WHAT THE EXERCISE ASKS: Every line below that has the string "positivity" adds one to the count. Give that count by itself.

GIVEN DATA:
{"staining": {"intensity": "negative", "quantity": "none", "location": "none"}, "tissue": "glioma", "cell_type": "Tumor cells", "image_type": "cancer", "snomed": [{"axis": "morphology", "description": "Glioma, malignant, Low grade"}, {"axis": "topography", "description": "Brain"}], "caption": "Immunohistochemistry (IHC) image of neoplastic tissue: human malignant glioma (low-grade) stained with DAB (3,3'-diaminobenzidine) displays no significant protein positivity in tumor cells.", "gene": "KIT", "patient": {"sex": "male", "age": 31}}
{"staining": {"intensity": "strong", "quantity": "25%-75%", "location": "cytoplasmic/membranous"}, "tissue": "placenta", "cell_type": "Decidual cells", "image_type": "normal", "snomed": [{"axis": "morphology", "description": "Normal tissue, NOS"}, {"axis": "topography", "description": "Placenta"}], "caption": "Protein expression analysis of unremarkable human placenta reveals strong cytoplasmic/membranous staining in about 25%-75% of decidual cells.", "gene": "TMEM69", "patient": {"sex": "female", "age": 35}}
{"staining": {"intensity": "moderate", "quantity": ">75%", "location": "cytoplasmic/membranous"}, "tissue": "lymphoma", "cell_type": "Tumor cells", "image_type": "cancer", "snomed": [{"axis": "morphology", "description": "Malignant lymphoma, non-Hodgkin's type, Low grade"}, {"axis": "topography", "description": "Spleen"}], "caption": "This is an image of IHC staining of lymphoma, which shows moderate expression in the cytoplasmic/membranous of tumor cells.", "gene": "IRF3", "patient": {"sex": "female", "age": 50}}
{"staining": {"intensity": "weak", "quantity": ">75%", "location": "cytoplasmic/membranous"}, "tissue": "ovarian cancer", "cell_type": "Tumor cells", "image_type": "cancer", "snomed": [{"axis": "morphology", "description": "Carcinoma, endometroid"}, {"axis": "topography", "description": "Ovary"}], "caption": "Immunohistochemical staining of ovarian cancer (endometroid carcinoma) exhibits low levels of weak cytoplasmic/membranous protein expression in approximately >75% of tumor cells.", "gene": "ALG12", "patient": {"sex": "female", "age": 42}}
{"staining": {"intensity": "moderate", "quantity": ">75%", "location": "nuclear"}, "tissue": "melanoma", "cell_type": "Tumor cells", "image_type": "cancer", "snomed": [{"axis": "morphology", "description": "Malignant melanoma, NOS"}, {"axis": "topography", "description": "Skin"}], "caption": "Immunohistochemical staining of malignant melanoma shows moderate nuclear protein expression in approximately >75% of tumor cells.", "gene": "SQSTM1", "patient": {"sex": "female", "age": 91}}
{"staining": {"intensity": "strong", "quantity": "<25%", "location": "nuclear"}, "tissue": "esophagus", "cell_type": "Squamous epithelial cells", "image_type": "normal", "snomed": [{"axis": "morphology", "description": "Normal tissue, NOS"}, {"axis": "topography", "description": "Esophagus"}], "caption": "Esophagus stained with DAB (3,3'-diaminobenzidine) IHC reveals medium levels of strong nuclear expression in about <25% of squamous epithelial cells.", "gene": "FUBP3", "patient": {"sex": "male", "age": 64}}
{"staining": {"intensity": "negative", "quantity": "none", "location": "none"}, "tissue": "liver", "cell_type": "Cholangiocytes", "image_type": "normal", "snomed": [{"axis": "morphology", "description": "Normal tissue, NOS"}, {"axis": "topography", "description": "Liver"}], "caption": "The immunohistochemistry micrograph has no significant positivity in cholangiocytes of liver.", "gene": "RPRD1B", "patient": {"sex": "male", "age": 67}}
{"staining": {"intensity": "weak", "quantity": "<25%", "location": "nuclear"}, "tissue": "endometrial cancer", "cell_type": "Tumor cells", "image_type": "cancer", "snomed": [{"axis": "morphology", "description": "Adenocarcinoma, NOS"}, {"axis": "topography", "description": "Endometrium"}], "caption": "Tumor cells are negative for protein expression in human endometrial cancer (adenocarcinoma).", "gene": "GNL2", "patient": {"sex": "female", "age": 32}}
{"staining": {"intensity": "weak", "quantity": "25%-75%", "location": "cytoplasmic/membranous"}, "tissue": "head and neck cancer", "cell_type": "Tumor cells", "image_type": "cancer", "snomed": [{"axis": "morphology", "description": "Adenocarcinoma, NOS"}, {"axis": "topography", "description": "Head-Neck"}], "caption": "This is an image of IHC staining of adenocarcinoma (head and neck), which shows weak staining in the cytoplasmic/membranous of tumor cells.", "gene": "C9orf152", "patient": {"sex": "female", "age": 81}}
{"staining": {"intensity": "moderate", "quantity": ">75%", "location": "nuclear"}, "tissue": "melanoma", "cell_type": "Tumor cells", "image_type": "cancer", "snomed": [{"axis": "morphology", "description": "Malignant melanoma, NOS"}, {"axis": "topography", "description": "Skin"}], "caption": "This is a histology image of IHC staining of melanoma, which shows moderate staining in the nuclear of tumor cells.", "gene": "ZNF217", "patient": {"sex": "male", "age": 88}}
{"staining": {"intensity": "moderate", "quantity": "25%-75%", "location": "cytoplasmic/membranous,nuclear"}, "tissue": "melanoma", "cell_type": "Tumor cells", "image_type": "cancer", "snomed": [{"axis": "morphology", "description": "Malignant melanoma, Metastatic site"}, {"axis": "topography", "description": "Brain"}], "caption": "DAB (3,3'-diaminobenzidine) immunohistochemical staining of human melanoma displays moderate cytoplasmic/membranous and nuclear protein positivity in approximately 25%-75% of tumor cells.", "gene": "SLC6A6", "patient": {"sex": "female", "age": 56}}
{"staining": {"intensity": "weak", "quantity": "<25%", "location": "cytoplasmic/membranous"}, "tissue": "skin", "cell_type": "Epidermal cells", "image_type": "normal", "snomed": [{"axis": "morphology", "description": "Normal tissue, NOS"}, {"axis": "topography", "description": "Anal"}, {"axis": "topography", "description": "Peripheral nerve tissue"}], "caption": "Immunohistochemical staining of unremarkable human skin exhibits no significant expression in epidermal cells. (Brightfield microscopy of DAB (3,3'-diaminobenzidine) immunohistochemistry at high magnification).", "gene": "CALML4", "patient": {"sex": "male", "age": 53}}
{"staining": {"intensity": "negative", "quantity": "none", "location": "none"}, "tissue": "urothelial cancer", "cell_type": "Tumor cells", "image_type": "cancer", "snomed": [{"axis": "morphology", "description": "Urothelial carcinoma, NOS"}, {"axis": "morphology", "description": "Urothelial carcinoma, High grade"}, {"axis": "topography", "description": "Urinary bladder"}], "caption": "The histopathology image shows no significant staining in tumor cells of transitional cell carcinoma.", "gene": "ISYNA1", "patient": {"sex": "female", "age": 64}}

ANSWER TO THE EXERCISE: 3